=== Available records ===

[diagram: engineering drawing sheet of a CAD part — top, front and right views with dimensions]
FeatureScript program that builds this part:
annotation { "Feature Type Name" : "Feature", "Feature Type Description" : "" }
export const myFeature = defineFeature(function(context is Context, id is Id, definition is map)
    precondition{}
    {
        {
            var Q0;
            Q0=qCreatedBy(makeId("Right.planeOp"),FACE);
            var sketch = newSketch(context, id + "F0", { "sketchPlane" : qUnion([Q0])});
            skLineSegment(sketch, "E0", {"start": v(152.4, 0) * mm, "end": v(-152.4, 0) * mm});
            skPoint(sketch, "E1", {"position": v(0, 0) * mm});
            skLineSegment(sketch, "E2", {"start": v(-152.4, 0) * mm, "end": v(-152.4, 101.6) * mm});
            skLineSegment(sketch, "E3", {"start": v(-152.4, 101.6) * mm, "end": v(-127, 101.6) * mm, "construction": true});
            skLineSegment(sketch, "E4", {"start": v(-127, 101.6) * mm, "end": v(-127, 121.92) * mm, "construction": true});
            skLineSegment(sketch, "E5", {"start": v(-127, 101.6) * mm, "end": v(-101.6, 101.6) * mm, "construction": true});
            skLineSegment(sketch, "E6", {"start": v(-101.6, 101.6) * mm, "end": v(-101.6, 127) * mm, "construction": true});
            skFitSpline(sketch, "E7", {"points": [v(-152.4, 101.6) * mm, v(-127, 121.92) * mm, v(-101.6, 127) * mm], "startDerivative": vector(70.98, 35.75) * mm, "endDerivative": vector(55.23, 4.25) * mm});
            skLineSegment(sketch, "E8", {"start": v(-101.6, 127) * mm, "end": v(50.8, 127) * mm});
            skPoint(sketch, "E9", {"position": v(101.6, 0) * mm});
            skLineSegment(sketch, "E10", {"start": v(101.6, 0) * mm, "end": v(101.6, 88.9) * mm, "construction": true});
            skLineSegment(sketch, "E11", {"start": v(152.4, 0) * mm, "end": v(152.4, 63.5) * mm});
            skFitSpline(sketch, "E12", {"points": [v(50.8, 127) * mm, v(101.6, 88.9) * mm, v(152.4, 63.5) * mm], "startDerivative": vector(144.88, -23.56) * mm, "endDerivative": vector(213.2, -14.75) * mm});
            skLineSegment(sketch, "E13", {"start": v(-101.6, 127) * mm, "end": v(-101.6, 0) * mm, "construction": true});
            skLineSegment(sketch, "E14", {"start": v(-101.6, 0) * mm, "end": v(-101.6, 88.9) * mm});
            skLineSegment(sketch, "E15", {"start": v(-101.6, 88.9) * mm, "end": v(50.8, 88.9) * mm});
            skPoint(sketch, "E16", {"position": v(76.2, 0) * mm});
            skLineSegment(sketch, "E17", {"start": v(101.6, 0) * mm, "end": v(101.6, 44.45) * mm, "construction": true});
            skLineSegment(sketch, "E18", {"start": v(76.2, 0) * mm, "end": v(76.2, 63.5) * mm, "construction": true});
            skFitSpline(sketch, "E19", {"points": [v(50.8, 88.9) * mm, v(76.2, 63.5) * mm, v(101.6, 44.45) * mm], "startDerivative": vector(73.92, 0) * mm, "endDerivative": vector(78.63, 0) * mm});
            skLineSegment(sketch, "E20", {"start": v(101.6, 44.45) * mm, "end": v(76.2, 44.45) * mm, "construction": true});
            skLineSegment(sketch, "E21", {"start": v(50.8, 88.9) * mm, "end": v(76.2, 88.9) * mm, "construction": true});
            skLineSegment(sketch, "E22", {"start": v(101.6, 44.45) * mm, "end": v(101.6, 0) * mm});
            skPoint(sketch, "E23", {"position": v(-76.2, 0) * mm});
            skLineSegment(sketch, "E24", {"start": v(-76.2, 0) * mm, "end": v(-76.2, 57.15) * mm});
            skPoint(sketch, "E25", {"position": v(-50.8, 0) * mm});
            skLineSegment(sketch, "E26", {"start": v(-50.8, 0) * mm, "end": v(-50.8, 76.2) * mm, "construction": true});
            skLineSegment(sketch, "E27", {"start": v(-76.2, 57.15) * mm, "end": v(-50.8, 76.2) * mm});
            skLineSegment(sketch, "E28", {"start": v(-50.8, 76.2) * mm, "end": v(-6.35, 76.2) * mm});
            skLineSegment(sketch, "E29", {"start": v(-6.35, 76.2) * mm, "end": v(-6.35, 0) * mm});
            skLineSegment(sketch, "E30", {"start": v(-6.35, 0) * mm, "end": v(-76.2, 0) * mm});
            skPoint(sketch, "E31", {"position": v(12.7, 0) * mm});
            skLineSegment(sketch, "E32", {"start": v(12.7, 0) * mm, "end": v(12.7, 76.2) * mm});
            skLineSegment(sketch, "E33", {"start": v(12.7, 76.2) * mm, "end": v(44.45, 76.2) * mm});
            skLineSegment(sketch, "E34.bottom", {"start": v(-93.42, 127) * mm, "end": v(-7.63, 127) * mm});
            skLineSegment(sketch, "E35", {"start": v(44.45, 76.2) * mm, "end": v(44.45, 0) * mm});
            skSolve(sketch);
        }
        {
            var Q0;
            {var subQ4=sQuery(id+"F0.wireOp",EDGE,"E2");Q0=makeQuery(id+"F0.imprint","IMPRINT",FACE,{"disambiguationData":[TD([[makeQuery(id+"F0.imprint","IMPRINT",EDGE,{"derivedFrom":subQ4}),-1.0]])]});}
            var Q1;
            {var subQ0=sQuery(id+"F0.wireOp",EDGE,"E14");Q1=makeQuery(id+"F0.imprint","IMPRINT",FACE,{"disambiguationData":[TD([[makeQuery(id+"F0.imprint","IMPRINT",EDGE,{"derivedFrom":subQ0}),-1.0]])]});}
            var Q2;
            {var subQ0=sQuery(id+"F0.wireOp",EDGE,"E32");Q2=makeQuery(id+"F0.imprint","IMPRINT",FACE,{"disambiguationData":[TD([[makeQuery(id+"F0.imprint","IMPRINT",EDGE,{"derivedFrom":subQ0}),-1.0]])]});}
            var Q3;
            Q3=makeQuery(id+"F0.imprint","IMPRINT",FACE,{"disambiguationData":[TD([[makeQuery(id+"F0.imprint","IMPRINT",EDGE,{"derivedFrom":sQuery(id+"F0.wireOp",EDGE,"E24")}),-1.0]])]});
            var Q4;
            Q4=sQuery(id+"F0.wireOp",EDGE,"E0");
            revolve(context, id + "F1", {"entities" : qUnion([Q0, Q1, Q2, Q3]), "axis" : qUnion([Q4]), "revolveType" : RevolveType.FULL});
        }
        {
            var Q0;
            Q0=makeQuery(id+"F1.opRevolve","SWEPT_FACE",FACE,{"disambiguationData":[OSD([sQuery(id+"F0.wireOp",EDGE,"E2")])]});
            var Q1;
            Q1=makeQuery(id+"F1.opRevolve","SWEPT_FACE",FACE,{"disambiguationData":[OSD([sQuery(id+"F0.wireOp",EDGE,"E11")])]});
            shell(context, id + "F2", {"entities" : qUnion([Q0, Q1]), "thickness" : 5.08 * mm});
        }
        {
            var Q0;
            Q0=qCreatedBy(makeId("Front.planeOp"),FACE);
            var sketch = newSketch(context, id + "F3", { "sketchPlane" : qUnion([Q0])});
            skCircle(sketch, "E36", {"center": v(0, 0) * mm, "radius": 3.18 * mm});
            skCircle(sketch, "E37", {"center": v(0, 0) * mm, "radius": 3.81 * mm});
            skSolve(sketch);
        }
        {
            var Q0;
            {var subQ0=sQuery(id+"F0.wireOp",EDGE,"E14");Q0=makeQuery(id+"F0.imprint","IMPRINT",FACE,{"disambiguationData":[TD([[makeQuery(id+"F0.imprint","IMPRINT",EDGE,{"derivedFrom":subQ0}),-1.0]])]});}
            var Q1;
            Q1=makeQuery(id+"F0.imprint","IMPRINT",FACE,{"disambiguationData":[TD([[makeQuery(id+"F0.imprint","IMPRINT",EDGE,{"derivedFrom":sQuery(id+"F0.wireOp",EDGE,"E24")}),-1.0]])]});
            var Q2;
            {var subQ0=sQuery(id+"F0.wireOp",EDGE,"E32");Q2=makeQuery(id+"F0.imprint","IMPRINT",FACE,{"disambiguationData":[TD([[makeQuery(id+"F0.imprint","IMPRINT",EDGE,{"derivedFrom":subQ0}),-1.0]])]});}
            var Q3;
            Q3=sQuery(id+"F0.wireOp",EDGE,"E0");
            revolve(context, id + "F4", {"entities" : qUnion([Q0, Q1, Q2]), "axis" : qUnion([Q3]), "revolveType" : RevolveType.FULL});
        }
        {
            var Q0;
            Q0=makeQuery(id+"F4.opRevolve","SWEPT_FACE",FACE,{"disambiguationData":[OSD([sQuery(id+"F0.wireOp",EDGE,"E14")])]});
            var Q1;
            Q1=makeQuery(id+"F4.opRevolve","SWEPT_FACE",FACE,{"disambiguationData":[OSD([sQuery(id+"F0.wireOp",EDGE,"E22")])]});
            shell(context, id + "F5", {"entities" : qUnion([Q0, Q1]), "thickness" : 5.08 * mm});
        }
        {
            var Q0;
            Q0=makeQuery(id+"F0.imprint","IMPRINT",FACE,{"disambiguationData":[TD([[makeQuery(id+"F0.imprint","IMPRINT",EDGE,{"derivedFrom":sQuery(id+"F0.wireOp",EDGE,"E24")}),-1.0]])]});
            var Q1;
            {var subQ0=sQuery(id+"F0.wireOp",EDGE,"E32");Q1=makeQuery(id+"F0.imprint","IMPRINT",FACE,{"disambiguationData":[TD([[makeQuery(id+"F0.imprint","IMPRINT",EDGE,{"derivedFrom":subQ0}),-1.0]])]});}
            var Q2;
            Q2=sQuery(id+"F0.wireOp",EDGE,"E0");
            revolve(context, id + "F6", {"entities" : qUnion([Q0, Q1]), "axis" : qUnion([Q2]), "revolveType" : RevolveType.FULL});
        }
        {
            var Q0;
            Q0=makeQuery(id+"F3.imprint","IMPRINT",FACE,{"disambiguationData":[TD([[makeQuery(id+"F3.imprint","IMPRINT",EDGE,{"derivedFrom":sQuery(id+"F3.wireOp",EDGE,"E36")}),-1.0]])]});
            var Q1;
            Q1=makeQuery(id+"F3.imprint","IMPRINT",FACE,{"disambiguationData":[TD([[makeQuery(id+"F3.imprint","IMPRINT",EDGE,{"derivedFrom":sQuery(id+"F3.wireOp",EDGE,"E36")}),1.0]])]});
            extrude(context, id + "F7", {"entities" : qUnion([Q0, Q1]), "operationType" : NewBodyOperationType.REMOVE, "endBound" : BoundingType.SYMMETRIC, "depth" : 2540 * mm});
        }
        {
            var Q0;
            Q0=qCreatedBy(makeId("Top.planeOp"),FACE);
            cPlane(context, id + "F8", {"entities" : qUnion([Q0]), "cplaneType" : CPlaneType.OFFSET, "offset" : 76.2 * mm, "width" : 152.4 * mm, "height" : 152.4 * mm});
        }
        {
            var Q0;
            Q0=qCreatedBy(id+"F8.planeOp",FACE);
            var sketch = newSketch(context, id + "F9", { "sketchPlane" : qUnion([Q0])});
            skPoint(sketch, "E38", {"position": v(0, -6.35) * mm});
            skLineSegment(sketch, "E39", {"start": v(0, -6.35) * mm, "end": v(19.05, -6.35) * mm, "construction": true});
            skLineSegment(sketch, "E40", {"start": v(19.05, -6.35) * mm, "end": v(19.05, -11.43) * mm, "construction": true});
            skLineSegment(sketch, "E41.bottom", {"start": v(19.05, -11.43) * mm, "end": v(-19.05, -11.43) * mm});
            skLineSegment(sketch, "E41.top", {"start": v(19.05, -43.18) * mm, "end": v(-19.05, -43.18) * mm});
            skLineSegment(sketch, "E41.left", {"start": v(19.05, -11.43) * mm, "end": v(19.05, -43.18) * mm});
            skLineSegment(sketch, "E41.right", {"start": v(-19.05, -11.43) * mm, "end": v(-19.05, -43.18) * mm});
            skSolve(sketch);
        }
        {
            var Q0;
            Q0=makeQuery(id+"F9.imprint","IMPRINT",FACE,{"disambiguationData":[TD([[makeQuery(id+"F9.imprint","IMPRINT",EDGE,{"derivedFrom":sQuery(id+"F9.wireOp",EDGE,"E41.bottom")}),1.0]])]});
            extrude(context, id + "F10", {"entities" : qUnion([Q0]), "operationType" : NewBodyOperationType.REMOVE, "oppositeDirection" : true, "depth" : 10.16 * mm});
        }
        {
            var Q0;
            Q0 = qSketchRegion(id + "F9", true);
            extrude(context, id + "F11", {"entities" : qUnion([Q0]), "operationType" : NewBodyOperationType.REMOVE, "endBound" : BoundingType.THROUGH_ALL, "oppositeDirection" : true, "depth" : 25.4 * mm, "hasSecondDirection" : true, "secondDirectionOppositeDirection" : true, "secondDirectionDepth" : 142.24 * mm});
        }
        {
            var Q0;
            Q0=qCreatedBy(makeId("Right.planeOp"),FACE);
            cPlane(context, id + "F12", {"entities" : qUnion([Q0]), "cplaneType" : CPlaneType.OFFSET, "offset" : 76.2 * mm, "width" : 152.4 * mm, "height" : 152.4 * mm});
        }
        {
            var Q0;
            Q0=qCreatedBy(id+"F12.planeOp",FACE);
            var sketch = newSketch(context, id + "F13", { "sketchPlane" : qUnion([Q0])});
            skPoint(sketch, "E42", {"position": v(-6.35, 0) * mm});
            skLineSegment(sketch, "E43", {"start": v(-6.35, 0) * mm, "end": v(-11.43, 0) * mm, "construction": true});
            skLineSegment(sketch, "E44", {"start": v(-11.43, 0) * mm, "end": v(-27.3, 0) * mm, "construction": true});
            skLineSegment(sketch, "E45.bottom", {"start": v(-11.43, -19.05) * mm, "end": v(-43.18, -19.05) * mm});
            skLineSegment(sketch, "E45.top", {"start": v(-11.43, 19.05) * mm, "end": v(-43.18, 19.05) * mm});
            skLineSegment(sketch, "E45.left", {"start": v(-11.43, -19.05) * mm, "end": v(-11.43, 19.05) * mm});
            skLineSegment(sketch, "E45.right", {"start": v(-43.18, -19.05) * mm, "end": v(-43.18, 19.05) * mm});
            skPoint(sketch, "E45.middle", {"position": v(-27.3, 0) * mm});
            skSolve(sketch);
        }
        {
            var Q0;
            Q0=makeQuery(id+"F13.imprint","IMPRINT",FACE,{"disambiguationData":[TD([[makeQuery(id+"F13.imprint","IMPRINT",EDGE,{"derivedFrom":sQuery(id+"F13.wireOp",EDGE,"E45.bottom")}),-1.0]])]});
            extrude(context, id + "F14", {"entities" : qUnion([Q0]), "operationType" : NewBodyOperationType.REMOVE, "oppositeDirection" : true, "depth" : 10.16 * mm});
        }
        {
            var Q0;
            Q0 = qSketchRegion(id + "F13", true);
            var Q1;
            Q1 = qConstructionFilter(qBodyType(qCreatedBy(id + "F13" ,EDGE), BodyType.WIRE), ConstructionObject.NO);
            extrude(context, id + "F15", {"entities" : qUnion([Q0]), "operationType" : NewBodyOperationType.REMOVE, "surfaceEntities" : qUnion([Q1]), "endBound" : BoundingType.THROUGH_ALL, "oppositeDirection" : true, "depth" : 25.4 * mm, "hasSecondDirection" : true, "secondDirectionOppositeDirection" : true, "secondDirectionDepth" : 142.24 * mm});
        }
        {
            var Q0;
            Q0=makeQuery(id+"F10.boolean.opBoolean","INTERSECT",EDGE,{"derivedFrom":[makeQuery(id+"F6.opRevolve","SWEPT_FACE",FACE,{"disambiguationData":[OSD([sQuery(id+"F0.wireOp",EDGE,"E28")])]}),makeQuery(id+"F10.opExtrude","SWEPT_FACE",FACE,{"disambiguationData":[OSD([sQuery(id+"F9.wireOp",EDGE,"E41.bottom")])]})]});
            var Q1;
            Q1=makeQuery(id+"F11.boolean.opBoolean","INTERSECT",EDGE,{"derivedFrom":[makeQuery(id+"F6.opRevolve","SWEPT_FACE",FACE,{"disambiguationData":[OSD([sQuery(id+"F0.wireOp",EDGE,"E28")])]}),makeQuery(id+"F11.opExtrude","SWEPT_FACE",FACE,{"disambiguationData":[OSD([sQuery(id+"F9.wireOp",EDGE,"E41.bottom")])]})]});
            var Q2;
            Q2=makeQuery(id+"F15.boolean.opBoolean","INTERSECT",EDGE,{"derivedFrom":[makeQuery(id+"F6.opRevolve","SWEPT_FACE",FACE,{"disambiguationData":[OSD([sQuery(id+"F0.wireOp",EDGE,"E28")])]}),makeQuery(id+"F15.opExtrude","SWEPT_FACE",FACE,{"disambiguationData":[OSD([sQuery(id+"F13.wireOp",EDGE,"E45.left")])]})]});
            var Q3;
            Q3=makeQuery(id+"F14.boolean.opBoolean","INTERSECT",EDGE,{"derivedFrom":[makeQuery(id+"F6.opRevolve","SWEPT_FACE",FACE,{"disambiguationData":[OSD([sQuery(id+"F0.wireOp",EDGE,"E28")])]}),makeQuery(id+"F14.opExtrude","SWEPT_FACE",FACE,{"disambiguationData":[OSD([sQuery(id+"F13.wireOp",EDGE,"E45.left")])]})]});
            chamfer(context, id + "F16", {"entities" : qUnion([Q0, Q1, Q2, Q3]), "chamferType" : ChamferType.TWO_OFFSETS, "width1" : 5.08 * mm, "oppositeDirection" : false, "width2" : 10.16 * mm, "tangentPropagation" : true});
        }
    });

===

## [What you will do]
From the records above, pick out each line that contains the string "CPlaneType", and copy those lines in full. The match is case-sensitive.

## [Task solution]
            cPlane(context, id + "F8", {"entities" : qUnion([Q0]), "cplaneType" : CPlaneType.OFFSET, "offset" : 76.2 * mm, "width" : 152.4 * mm, "height" : 152.4 * mm});
            cPlane(context, id + "F12", {"entities" : qUnion([Q0]), "cplaneType" : CPlaneType.OFFSET, "offset" : 76.2 * mm, "width" : 152.4 * mm, "height" : 152.4 * mm});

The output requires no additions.